Suppose we are working in a universe which satisfies ZFC and has a strongly inaccessible cardinal Κ. Let R be a well-ordering on VΚ. We may tweak it to put the sets of lower rank before the sets of higher rank. Let sn+1 be the smallest natural number greater than sn which cannot be defined in VΚ by a formula in the language of =, ∈, R having fewer than 2n symbols.

We will select a subset of VΚ at each stage n∈ω of the construction. After which, we will apply the Mostowski collapse lemma to the resulting countable model to get a countable transitive model of ZF. At stage 0, we will include the elements of Vω. At stage n+1, we add A, An (the subset of the sparse sequence excluding those in positions coded by the binary representation of n), and the results of applying the axioms of ZF (no choice) to the sets in stage n using R to pick the exact value when there would otherwise be an ambiguity. In particular, for extentionality we add the R minimal element of x-y (if any) and for regularity we add the R minimal element of the given non-empty set. OK? JRSpriggs (talk) 23:02, 24 September 2022 (UTC)[reply]

The remaining issue is whether the sequence sn will remain undefinable in the resulting model. JRSpriggs (talk) 23:33, 24 September 2022 (UTC)[reply]

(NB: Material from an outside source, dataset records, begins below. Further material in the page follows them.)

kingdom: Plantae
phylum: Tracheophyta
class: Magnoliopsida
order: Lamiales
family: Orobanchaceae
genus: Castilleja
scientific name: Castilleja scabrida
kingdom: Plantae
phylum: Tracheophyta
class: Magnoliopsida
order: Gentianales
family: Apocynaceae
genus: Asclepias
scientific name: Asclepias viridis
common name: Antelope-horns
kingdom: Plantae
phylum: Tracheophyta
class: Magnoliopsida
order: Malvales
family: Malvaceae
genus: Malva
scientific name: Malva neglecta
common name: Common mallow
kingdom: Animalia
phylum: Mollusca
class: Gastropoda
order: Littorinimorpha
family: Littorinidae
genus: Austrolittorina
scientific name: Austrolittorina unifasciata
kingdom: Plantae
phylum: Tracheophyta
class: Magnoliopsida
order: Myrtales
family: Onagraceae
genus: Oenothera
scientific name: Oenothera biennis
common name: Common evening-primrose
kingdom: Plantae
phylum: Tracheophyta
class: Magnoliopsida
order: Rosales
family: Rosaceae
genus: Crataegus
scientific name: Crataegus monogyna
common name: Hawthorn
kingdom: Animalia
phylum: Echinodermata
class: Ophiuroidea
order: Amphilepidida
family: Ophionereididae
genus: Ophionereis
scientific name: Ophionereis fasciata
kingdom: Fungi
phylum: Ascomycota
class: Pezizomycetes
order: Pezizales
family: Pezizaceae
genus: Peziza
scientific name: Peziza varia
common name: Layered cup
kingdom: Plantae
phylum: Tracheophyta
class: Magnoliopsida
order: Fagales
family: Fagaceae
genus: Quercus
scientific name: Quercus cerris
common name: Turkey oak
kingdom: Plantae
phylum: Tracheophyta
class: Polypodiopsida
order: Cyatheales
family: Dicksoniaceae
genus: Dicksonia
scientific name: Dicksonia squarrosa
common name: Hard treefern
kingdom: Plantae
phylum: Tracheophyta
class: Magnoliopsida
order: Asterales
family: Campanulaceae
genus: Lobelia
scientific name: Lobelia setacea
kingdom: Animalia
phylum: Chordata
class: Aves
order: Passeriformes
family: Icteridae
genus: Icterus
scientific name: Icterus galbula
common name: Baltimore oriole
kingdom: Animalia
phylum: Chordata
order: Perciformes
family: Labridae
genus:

Now, I see that it fails. The union of A would recover the sparse sequence. And applying the axiom of separation to A and a member of the sparse sequence would partition the elements of A into two infinite subsets: co-finite subsets of the sequence including the chosen element, and co-finite subsets excluding the chosen element.
From this, we can infer the following lessons: we need to use a rank higher than ω+1 for A; instead of finite or co-finite subsets of something, we should use entirely disjoint sets as elements of A; otherwise the properties of the elements should be as similar as possible (their transitive closures should have a similar structure as graphs); perhaps, we should eliminate the axiom of choice first before trying to construct A. JRSpriggs (talk) 16:01, 25 September 2022 (UTC)[reply]